Complete the following:
A. Please write out the part of the saturating-arithmetic documentation starting at "pub const fn saturating_div(self, rhs: u64)" and ending at "if rhs is 0.".
B. In the saturating-arithmetic documentation, why does "(u64::MAX).saturating_mul(10)" return u64::MAX? Answer in one to three sentences.

***** Text block

Saturating addition with a signed integer. Computes self + rhs, saturating at the numeric bounds instead of overflowing.

§Examples

Basic usage:

assert_eq!(1u64.saturating_add_signed(2), 3);
assert_eq!(1u64.saturating_add_signed(-2), 0);
assert_eq!((u64::MAX - 2).saturating_add_signed(4), u64::MAX);

const: 1.47.0 · source

pub const fn saturating_sub(self, rhs: u64) -> u64

Saturating integer subtraction. Computes self - rhs, saturating at the numeric bounds instead of overflowing.

§Examples

Basic usage:

assert_eq!(100u64.saturating_sub(27), 73);
assert_eq!(13u64.saturating_sub(127), 0);

1.7.0 (const: 1.47.0) · source

pub const fn saturating_mul(self, rhs: u64) -> u64

Saturating integer multiplication. Computes self * rhs, saturating at the numeric bounds instead of overflowing.

§Examples

Basic usage:

assert_eq!(2u64.saturating_mul(10), 20);
assert_eq!((u64::MAX).saturating_mul(10), u64::MAX);

1.58.0 (const: 1.58.0) · source

pub const fn saturating_div(self, rhs: u64) -> u64

Saturating integer division. Computes self / rhs, saturating at the numeric bounds instead of overflowing.

§Panics

This function will panic if rhs is 0.

§Examples

Basic usage:

assert_eq!(5u64.saturating_div(2), 2);

1.34.0 (const: 1.50.0) · source

pub const fn saturating_pow(self, exp: u32) -> u64

Saturating integer exponentiation. Computes self.pow(exp), saturating at the numeric bounds instead of overflowing.

**********
***** Material

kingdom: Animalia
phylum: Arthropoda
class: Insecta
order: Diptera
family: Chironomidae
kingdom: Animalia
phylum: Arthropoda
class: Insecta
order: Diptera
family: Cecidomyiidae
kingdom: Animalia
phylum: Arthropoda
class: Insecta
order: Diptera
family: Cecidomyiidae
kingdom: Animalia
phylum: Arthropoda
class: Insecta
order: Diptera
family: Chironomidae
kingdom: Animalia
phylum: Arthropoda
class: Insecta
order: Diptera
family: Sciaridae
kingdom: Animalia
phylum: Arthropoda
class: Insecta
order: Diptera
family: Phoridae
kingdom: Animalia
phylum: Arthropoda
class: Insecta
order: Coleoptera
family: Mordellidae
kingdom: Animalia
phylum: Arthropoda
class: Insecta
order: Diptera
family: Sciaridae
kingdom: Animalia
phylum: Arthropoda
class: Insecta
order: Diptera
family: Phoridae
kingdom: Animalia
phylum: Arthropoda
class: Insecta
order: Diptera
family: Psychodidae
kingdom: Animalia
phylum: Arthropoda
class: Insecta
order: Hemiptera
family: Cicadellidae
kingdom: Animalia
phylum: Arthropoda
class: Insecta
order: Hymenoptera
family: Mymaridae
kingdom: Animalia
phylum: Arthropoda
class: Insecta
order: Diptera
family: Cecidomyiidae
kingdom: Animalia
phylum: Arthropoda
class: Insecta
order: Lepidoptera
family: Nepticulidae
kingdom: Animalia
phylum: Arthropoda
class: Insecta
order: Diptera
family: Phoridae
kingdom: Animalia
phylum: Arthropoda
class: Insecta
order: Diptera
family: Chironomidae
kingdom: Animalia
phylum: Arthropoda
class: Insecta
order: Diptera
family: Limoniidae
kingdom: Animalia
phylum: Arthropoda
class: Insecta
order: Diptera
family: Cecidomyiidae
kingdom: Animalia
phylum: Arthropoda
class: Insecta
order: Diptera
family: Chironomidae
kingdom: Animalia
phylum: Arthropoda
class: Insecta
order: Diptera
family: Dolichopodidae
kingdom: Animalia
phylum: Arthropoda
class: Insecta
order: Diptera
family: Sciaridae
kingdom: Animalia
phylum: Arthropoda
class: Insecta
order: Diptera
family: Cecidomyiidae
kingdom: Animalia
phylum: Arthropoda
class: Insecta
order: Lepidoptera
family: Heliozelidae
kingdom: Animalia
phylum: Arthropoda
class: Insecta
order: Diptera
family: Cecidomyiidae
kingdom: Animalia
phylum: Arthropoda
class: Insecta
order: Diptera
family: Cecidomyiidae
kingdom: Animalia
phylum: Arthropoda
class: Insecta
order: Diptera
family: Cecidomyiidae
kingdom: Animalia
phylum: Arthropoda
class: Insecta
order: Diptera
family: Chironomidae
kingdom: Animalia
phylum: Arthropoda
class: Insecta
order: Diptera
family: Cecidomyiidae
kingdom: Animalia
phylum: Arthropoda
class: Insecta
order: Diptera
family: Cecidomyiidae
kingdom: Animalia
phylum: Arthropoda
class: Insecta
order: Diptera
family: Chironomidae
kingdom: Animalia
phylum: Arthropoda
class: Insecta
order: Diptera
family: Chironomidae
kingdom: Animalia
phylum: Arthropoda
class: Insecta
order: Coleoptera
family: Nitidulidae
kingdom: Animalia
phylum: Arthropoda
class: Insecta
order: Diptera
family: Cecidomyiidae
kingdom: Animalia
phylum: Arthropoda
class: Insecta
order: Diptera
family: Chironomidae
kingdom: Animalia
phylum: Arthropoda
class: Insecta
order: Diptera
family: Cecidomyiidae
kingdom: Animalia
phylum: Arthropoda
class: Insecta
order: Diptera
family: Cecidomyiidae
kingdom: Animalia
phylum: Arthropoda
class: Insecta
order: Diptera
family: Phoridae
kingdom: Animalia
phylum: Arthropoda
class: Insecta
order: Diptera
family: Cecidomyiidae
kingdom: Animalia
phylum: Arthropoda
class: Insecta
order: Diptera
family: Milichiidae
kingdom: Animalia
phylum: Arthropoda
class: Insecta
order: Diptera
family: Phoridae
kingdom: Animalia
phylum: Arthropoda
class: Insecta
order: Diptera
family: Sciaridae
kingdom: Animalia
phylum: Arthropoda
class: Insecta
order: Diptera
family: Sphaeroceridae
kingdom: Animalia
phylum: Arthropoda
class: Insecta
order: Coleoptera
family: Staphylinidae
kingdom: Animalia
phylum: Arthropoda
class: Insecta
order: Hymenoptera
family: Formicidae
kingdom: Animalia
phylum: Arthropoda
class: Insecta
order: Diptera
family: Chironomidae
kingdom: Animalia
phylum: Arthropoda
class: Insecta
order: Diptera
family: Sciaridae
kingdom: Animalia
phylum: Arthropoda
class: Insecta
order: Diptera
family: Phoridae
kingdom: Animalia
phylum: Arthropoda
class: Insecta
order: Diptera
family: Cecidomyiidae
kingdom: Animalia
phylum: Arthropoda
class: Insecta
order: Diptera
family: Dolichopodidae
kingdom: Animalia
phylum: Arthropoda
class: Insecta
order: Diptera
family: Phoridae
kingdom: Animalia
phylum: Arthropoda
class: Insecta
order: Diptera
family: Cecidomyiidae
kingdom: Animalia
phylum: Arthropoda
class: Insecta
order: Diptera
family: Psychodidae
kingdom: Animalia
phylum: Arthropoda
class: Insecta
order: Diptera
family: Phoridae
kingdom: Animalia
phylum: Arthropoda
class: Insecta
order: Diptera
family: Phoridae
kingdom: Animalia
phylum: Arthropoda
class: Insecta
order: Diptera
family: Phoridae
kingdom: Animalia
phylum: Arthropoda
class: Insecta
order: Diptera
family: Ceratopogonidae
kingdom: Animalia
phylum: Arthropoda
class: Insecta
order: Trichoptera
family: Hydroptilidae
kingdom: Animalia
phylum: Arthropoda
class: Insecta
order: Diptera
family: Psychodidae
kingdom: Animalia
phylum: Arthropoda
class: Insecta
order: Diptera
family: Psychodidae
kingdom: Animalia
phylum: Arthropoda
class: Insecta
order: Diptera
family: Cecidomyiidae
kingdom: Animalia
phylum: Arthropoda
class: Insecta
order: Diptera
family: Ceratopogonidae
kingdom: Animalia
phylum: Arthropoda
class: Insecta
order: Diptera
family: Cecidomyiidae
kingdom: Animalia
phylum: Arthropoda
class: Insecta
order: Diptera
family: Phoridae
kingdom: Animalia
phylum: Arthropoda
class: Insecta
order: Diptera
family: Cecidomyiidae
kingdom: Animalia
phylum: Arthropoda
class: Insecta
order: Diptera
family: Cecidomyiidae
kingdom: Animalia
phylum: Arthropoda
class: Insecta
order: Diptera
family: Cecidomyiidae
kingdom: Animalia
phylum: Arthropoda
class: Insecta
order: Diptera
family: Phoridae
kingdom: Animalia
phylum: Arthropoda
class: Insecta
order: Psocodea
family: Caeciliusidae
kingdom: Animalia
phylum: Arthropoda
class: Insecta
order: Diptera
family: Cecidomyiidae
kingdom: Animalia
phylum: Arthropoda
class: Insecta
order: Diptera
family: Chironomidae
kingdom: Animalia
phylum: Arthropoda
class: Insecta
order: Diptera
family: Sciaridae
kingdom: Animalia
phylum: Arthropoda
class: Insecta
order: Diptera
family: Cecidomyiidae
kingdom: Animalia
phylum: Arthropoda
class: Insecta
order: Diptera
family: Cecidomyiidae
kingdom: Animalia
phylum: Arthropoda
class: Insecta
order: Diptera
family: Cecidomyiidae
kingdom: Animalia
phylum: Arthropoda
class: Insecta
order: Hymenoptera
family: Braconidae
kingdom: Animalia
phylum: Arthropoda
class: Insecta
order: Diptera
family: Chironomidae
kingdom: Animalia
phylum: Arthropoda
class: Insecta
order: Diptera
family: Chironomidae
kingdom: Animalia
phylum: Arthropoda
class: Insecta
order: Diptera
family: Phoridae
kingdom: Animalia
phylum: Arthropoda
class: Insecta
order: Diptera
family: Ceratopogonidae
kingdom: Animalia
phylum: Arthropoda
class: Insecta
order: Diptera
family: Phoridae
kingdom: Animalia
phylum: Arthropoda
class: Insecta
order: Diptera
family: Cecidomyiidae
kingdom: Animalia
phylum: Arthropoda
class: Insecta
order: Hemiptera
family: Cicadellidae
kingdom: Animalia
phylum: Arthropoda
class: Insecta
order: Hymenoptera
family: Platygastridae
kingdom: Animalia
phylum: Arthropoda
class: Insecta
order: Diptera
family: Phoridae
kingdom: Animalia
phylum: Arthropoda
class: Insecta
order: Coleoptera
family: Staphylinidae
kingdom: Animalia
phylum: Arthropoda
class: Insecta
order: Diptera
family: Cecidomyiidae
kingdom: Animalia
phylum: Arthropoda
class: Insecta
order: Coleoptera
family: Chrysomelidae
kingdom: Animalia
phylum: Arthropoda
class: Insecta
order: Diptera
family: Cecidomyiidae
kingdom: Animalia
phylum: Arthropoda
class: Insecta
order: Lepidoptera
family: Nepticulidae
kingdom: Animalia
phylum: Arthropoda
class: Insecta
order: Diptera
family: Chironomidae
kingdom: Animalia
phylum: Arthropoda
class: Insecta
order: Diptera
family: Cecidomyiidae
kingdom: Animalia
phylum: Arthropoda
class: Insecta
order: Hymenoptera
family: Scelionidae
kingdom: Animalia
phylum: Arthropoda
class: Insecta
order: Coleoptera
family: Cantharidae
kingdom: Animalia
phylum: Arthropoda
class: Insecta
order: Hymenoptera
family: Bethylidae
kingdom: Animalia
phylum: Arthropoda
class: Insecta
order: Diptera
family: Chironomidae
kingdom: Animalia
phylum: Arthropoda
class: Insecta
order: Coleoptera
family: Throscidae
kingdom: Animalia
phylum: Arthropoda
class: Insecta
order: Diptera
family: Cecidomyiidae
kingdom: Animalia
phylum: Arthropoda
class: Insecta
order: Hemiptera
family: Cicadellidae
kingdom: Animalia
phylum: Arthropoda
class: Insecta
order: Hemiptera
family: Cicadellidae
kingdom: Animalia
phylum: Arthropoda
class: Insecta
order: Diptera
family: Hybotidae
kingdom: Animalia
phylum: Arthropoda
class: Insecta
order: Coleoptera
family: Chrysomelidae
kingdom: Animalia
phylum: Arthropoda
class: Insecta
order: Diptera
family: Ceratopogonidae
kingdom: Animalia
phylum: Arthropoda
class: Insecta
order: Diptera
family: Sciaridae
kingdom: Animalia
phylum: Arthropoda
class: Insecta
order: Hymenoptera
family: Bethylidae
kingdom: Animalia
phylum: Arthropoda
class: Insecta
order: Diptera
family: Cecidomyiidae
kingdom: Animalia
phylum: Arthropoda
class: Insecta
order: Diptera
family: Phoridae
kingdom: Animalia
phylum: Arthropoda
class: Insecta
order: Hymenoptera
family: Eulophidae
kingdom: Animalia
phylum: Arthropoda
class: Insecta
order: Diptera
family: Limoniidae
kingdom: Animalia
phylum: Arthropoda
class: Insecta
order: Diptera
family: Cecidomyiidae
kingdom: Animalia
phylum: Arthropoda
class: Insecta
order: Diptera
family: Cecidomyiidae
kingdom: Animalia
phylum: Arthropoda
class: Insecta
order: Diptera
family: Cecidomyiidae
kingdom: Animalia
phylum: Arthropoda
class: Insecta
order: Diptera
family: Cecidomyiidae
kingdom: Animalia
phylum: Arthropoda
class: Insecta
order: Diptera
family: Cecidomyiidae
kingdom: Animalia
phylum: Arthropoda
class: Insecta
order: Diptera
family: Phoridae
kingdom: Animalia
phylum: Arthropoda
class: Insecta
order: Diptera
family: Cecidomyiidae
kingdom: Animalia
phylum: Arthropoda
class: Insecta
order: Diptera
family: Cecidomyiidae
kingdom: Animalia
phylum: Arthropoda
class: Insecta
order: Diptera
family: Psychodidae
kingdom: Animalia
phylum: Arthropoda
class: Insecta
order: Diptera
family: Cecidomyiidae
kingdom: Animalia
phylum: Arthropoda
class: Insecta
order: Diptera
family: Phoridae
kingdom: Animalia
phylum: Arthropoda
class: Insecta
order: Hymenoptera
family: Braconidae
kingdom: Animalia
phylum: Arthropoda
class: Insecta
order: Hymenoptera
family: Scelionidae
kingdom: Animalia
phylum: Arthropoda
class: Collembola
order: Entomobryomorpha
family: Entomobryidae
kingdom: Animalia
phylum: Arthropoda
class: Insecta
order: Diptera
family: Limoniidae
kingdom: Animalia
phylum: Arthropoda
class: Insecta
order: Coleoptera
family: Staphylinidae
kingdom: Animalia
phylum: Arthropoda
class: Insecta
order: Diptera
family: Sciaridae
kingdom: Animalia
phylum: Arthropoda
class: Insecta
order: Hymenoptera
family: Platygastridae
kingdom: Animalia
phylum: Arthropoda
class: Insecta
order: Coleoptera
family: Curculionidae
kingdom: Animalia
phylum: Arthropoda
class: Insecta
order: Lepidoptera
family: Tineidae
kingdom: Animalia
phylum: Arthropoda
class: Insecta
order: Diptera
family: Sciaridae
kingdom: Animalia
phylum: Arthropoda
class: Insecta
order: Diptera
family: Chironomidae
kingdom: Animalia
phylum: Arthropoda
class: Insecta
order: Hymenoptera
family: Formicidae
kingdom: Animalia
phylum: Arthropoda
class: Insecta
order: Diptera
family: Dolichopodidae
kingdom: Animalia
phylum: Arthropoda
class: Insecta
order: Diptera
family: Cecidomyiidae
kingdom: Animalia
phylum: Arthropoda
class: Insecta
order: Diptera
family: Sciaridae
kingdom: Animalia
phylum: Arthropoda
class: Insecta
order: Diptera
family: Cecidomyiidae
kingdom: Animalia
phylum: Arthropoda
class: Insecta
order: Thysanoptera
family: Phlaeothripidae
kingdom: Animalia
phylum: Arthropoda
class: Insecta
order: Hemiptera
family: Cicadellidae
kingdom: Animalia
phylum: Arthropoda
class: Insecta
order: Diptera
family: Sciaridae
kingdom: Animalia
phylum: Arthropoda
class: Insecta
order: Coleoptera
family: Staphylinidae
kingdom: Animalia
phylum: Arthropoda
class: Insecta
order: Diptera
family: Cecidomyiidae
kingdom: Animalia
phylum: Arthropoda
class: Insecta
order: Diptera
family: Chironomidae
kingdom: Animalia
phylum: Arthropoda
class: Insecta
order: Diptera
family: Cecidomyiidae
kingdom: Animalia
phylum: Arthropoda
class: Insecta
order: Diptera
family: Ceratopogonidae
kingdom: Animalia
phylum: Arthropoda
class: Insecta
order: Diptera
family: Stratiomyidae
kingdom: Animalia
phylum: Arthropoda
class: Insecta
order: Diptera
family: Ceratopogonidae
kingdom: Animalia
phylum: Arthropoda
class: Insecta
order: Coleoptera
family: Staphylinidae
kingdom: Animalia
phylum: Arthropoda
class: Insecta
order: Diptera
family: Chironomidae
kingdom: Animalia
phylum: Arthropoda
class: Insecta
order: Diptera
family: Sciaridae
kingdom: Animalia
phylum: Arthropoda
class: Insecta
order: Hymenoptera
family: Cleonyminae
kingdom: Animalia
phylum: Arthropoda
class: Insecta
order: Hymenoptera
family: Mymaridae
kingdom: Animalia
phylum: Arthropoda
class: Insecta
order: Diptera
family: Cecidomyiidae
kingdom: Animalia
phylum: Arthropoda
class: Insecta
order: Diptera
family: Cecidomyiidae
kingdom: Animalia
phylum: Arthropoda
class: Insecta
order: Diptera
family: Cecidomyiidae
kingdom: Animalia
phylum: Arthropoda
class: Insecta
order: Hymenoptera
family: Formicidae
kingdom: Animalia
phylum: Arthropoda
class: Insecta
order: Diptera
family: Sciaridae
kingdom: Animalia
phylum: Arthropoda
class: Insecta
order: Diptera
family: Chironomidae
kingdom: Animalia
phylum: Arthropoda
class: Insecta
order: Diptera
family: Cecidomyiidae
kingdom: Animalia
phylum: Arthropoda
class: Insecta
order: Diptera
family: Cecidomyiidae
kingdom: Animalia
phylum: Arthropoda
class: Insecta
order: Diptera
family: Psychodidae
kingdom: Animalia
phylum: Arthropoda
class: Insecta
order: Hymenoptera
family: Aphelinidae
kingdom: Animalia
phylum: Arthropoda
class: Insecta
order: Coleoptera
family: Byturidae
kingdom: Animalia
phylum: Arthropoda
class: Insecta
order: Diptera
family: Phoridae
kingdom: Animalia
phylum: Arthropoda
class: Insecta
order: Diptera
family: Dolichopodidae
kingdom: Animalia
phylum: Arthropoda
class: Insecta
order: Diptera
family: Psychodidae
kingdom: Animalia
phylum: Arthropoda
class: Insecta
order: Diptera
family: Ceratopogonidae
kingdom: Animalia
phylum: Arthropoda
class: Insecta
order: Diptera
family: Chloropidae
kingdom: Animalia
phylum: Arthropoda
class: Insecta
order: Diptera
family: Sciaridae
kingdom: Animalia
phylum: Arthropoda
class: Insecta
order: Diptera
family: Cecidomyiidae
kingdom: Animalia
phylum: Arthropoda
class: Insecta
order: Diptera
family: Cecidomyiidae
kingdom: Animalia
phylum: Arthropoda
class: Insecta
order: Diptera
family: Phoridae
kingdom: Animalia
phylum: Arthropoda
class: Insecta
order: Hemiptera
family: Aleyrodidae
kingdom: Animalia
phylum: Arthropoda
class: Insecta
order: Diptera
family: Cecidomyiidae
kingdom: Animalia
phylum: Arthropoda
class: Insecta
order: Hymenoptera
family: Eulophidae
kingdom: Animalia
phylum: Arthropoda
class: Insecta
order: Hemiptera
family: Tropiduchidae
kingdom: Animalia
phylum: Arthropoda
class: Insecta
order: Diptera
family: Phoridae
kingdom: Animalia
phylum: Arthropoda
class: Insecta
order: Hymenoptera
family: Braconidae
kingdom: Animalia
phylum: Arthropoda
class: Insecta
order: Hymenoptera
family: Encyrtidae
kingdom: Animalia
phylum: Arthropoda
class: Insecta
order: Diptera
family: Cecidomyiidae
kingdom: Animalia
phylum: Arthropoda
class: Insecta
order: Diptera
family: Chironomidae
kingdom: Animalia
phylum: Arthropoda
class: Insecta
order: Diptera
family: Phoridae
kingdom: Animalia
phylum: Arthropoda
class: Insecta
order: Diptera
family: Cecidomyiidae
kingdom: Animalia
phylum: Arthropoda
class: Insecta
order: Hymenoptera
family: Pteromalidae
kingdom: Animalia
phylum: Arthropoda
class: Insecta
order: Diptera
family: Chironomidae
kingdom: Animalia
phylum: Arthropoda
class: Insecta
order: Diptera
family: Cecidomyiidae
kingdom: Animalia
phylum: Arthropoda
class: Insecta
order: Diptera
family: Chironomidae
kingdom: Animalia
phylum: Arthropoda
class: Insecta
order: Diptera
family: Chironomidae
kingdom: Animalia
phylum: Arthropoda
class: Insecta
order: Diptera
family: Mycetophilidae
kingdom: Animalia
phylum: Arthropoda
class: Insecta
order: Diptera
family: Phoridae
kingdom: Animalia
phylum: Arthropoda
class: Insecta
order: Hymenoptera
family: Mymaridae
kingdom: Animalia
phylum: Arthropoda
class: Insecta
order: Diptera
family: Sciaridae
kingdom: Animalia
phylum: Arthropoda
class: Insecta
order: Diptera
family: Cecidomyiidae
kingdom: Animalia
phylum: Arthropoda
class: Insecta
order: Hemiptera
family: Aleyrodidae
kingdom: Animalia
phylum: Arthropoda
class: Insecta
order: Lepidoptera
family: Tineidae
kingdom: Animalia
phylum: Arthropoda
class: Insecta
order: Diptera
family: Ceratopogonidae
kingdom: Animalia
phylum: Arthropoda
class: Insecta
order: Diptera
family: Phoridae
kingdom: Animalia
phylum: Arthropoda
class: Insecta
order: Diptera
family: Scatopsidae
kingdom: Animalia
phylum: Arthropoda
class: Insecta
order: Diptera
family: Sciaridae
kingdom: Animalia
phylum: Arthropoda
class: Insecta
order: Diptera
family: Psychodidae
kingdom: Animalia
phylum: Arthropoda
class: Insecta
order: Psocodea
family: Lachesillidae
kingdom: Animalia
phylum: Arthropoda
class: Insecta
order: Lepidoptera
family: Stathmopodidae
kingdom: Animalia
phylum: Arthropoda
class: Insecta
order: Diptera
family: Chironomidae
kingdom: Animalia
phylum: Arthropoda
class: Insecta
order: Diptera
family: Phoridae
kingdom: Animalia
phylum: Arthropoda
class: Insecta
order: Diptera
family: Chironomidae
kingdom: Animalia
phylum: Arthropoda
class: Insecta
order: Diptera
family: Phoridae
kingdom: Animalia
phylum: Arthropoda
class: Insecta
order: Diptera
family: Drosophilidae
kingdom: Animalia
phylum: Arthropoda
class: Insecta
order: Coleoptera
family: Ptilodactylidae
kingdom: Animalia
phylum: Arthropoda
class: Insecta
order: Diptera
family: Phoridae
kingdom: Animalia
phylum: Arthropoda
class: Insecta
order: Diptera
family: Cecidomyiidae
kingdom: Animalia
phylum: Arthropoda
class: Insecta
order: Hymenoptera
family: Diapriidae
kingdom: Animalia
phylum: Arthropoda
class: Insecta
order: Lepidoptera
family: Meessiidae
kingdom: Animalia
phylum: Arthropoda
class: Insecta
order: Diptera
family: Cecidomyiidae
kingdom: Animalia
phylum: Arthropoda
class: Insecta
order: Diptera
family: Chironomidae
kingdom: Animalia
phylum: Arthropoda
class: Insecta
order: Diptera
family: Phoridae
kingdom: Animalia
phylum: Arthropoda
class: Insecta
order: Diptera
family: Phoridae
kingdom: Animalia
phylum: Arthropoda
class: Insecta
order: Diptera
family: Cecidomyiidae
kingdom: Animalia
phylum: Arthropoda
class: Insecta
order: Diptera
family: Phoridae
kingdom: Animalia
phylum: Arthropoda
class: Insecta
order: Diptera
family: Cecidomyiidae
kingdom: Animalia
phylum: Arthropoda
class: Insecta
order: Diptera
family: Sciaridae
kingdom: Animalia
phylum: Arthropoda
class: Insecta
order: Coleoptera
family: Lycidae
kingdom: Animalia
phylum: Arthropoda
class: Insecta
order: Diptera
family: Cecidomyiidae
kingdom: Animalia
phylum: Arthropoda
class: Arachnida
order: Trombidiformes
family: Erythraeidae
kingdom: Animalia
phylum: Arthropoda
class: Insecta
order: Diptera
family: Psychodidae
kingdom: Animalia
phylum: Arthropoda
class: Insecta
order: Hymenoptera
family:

**********

Final results:
A.
pub const fn saturating_div(self, rhs: u64) -> u64

Saturating integer division. Computes self / rhs, saturating at the numeric bounds instead of overflowing.

§Panics

This function will panic if rhs is 0.

B. Multiplying u64::MAX by 10 would go past the largest value a u64 can hold. Saturating_mul computes self * rhs "saturating at the numeric bounds instead of overflowing," so the result stops at u64::MAX.